From the lecture room of Patrick Comboeuf, (#Hwzblockchain), reporting by Irmela Abrahamse,

 Corporate Innovation & Venture Building

Venture Building and Blockchain

Corporate venture building is established through, new models of entrepreneurship, new ventures and effectively combining, agility, flexibility, culture, muscle, new experiences and resources, to enable innovation that provides solutions.

The substance of the lecture was the focus on the question of how companies can achieve competitive advantage. In today’s business environment, which is currently characterized by rapid and distruptive technological changes, firms have to acquire new technological capabilities and explore new business opportunities and models,  in order for them to stay profitable.

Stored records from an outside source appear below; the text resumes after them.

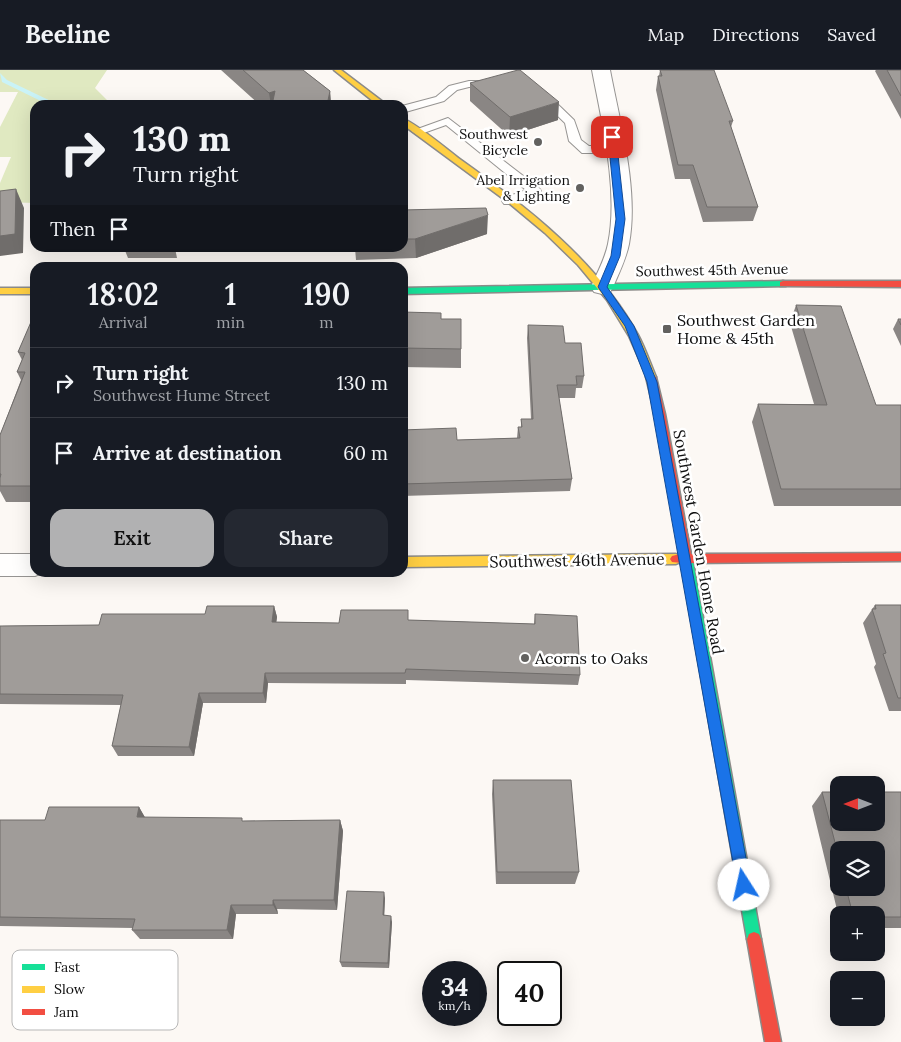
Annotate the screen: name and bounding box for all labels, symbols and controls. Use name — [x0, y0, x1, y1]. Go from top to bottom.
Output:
text: Beeline — [25, 19, 110, 50]
text: Map — [648, 23, 684, 46]
text: Directions — [712, 23, 799, 46]
text: Saved — [827, 23, 876, 46]
text: 130 m — [133, 116, 230, 161]
pin — [591, 116, 633, 158]
icon: right — [50, 120, 115, 185]
icon: arrive — [598, 123, 626, 151]
place label: Southwest Bicycle — [459, 125, 529, 159]
marker: Southwest Bicycle — [532, 136, 544, 148]
text: Turn right — [133, 160, 238, 188]
place label: Abel Irrigation & Lighting — [475, 171, 570, 205]
marker: Abel Irrigation & Lighting — [574, 182, 586, 194]
icon: arrive — [105, 215, 133, 243]
text: Then — [50, 217, 95, 241]
street label: Southwest 45th Avenue — [636, 260, 789, 280]
text: 18:02 — [88, 275, 159, 313]
text: 1 — [225, 275, 236, 313]
text: 190 — [302, 275, 350, 313]
place label: Southwest Garden Home & 45th — [677, 310, 815, 348]
text: Arrival — [99, 312, 148, 332]
text: min — [216, 312, 245, 332]
text: m — [319, 312, 334, 332]
marker: Southwest Garden Home & 45th — [661, 323, 673, 335]
text: Turn right — [93, 361, 189, 385]
icon: right — [50, 369, 78, 397]
text: 130 m — [337, 371, 388, 395]
text: Southwest Hume Street — [93, 385, 270, 405]
street label: Southwest Garden Home Road — [669, 428, 729, 656]
icon: arrive — [50, 439, 78, 467]
text: Arrive at destination — [93, 441, 282, 465]
text: 60 m — [343, 441, 388, 465]
button: Exit — [50, 509, 214, 567]
button: Share — [224, 509, 388, 567]
street label: Southwest 46th Avenue — [489, 548, 665, 572]
place label: Acorns to Oaks — [534, 648, 648, 668]
marker: Acorns to Oaks — [519, 652, 531, 664]
north arrow — [830, 776, 885, 831]
map controls — [830, 776, 885, 1026]
button: layers — [830, 841, 885, 896]
position arrow — [717, 858, 769, 910]
button: + — [830, 906, 885, 961]
legend — [12, 950, 178, 1030]
text: Fast — [54, 958, 81, 976]
speed limit sign: 40 — [497, 961, 562, 1026]
text: 34 — [441, 971, 468, 1003]
button: − — [830, 971, 885, 1026]
text: Slow — [54, 980, 86, 998]
text: km/h — [438, 998, 471, 1013]
text: Jam — [53, 1003, 79, 1021]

Releasing the “innovative forces” in a company does not automatically translate into desired competence building that secures the firms future revenue streams. Firms that have the ambition to rejuvenate their core competencies or to build brand new ones, have a sense of overall strategic development, and a direction with a corporate purpose. The main focus in rejuvination through innovation, is to maintain the firms stability and to maintain their competitive edge.

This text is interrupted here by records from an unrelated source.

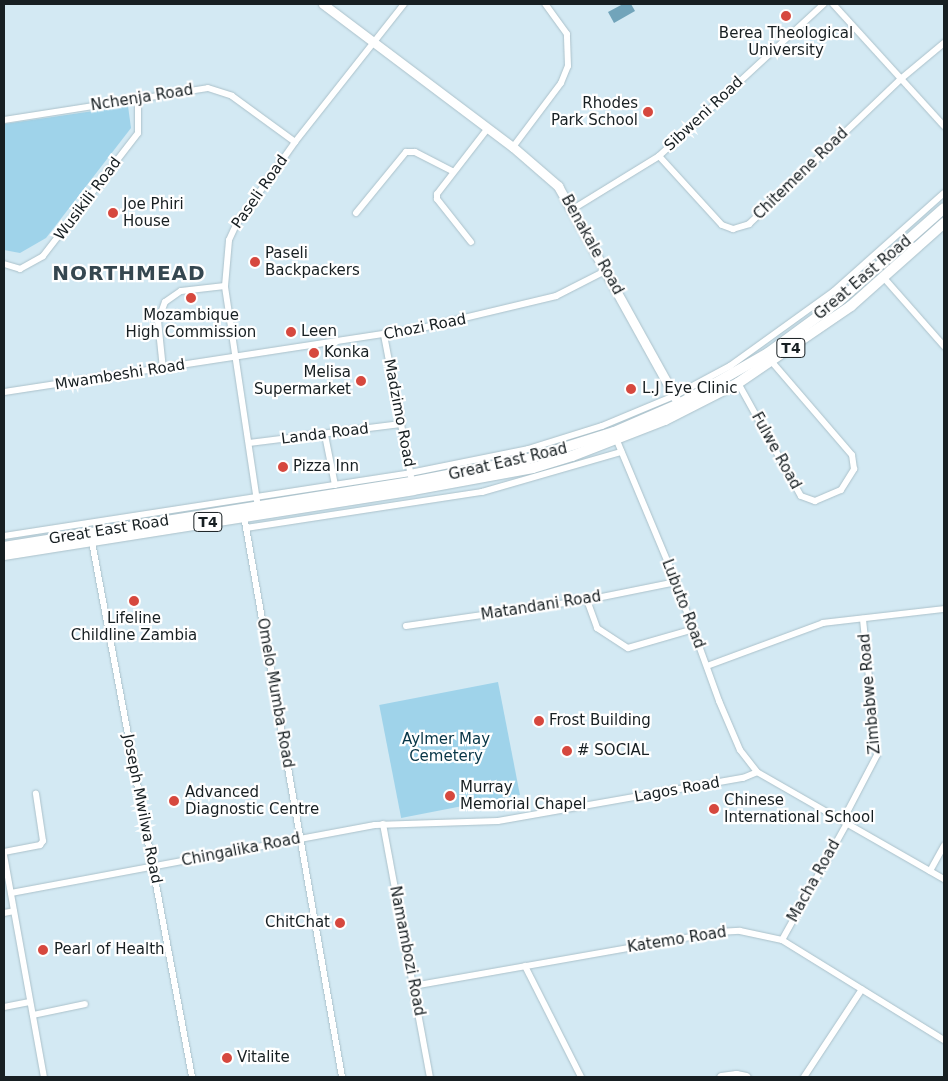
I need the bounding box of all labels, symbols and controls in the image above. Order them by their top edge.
marker: Berea Theological University [780,10,792,22]
place label: Berea Theological University [719,24,853,59]
street label: Sibweni Road [661,73,747,155]
street label: Nchenja Road [89,81,195,115]
place label: Rhodes Park School [551,94,638,129]
marker: Rhodes Park School [642,106,654,118]
street label: Chitemene Road [750,124,852,224]
street label: Paseli Road [228,152,292,232]
street label: Wusikili Road [51,154,125,244]
street label: Benakale Road [557,192,627,298]
place label: Joe Phiri House [123,195,184,230]
marker: Joe Phiri House [107,207,119,219]
street label: Great East Road [811,232,915,324]
place label: Paseli Backpackers [265,244,360,279]
marker: Paseli Backpackers [249,256,261,268]
district label: NORTHMEAD [51,261,207,285]
marker: Mozambique High Commission [185,292,197,304]
place label: Mozambique High Commission [126,306,256,341]
street label: Chozi Road [382,310,468,344]
place label: Leen [301,323,337,341]
marker: Leen [285,326,297,338]
road number: T4 [776,336,806,359]
place label: Konka [324,344,369,362]
marker: Konka [308,347,320,359]
street label: Mwambeshi Road [54,356,186,394]
street label: Madzimo Road [380,357,418,469]
place label: Melisa Supermarket [254,363,351,398]
marker: Melisa Supermarket [355,375,367,387]
place label: L.J Eye Clinic [642,380,737,398]
marker: L.J Eye Clinic [624,382,638,396]
street label: Fulwe Road [747,409,805,493]
street label: Landa Road [280,420,370,448]
street label: Great East Road [447,440,569,484]
place label: Pizza Inn [293,458,359,476]
marker: Pizza Inn [277,461,289,473]
road number: T4 [193,511,223,534]
street label: Great East Road [48,512,170,548]
street label: Lubuto Road [658,557,708,651]
street label: Matandani Road [480,588,602,624]
marker: Lifeline Childline Zambia [128,595,140,607]
place label: Lifeline Childline Zambia [71,609,197,644]
street label: Omelo Mumba Road [253,617,297,769]
street label: Zimbabwe Road [856,633,884,755]
place label: Frost Building [549,712,651,730]
marker: Frost Building [533,715,545,727]
park label: Aylmer May Cemetery [402,730,490,765]
street label: Joseph Mwilwa Road [119,733,165,885]
place label: # SOCIAL [577,742,649,760]
marker: # SOCIAL [561,745,573,757]
street label: Lagos Road [633,774,721,806]
place label: Murray Memorial Chapel [460,778,587,813]
place label: Advanced Diagnostic Centre [185,783,319,818]
marker: Murray Memorial Chapel [444,790,456,802]
place label: Chinese International School [724,791,874,826]
marker: Advanced Diagnostic Centre [167,794,181,808]
marker: Chinese International School [708,803,720,815]
street label: Chingalika Road [180,830,302,870]
street label: Macha Road [784,837,844,925]
street label: Namambozi Road [386,885,428,1017]
place label: ChitChat [265,914,330,932]
marker: ChitChat [334,917,346,929]
street label: Katemo Road [626,923,728,957]
place label: Pearl of Health [54,941,165,959]
marker: Pearl of Health [36,943,50,957]
place label: Vitalite [237,1049,290,1067]
marker: Vitalite [221,1052,233,1064]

These types of innovative processes are usually implemented in larger corporate structures under a various guidelines, approved budgets and corporate governance. This does lead to slower development, where as Startup’s have the capability of introducing radical solutions in their products and strategies, enabling them to be far faster in releasing new disruptive solutions that keep them competitive in the current market. Companies are gradually facing the fast development of new technologies such as distributed ledger technologies, blockchain technologies, and crypto currencies, and to maintain their corporate vision, many firms are investing in new compentencies, through developing external ventures, internal innovative ventures, usually introducing innovation venture firms such as evitive, with a core focus on entrepreneural venture building.

Innovation ambition framework: Disruptive innovation

Through Nagji and Tuff’s innovation ambition framework adapation;

  1. The product; (new products) vesus (existing products)

2. The markets; (new market) vesus (existing markets) are based in a scale of values. On the basis of the two mentioned dimentions Nagji and Tuff identified the three main types of innovation: TUFF

  • Core: Companies who adopt the ” core” innovation process, focuses on making smaller changes or optomizing  their core existing products, for the already existing customers. This form of innovation is based on the already exsiting products, that already have a market and is deemed as an asset. These smaller changes are usually small redesigns, or changes to the packaging. Large corporates are well equiped to optimize and improve their already existing product. (Horizon one – Focuses on optimizing the existing business model to maximize revenue, profits and returns)
  • Adjacent:  Companies are using existing technologies, or products in new markets. Companies are using their existing capabilities and putting them to new use. This adjacent process is entering into new markets, and also develop new products that is actual to the current market. (Horizon two – Focuses on emerging opportunities for profits in the near future)
  • Transformational innovation: The main focus is to create new offerings for new markets. The corporate is still focused on his core services or products but the new offering is introduced into new markets, this dual function does create risks but the main focus is rejuvination through innovation, and to maintain the firms stability while maintaining a competitive level through their existing assets. (Horizen three focus on ground breaking ideas that may result in future profit)
  • The innovation matrix“, is similiar to the 3 horizons framework from Mckinsey, these 3 horizons are descibed in his book, The Alchemy of Growth. This framework provides a vision and a framework that allows companies to manage future growth, and at the same time to ensure the existance and future of well established original products.

In conclusion, to achieve a balanced portfolio, larger firms, should not only consider the three horinzons of innovation, but when implementing innovative strategies, firms should be aware about how much investment is focused on low end and niche markets. The lower profits and the higher risks in these particular markets deter the larger firms, even if they work along the three horizens of innovation, the focus should also be on disruptive innovation, this disruption allows for managers to step out of their usual  comfort zone,  by understanding the different types of innovation they develop a common language within their organization leading to managers and teams communicating about the products and where they are within the market and portfolio.

Ultimately the goal is to help companies achieve the balance in their core business, through innovation as rejuvenation and venture building.